Friday, 31 July 2015

Why Tigernuts are good for you

High in iron, potassium, magnesium and Vitamins C and E, Tigernuts taste sweet, with a hint of coconut, and have a chewy texture.

Spokesman for Navi Organics, Jemma Brett said: ‘We’ve been selling tigernuts for about a year now, and are definitely noticing more interest recently, and our sales are increasing. We consider them a superfood, especially with their nutrient profile almost mirroring that of human breast milk, and the fact that they are gluten-free and nut-free makes them a wonderful alternative and healthy choice.’

Tigernuts help in weight management: Tigernuts act as a mild appetite suppressant because they contain resistant starch, a type of starch which resists digestion, thereby keeping us feeling fuller for longer, and also reduces the amount of calories we absorb from the food.

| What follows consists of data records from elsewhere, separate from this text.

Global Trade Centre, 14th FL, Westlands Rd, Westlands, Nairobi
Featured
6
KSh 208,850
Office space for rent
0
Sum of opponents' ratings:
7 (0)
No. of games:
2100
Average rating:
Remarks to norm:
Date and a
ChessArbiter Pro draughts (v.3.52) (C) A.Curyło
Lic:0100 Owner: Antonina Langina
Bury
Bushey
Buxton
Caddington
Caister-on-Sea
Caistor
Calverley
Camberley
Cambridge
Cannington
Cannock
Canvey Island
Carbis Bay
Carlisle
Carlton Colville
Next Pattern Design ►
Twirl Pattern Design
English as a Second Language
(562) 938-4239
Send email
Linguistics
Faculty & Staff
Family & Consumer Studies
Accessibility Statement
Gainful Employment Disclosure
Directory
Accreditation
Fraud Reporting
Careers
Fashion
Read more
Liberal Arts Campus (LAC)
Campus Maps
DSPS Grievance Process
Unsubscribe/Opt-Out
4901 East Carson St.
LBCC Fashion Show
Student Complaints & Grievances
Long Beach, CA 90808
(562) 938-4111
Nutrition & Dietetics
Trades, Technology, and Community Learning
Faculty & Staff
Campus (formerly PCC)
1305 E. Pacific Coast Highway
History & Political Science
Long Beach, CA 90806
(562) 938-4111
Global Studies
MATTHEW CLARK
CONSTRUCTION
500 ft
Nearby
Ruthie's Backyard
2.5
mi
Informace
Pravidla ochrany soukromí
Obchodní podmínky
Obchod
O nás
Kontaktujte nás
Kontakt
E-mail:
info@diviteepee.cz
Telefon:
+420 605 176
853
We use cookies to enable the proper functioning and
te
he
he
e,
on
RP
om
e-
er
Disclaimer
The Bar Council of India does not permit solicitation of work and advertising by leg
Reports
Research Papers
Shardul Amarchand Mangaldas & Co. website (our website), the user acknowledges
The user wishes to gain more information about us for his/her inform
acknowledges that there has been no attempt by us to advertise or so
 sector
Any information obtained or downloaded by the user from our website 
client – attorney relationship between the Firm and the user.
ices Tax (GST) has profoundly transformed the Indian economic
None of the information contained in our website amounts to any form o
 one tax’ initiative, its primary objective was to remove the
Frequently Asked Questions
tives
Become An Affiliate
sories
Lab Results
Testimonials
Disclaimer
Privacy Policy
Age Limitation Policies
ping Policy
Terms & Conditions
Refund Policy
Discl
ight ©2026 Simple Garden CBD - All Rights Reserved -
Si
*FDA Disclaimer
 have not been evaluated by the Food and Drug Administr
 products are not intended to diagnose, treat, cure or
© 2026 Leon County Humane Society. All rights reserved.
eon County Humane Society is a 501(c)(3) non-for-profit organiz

‘Resistant starch is also a prebiotic, which helps our bodies to naturally develop probiotic or friendly bacteria ensuring a strong immune system,’ according to Ludovica Vigliardi Paravia, spokesman for Organic Gemini, which will launch tigernuts in the UK this September after their success in the U.S.

In Spain, where tigernuts are known as ‘chufa’ and are grown in the Valencia region, they are used to make the popular drink, Horchata.

Fishermen also use them as bait, particularly for carp. In the eastern Region of Nigeria it is called 'aki awusa'. It is popular in the Northern part of Nigeria.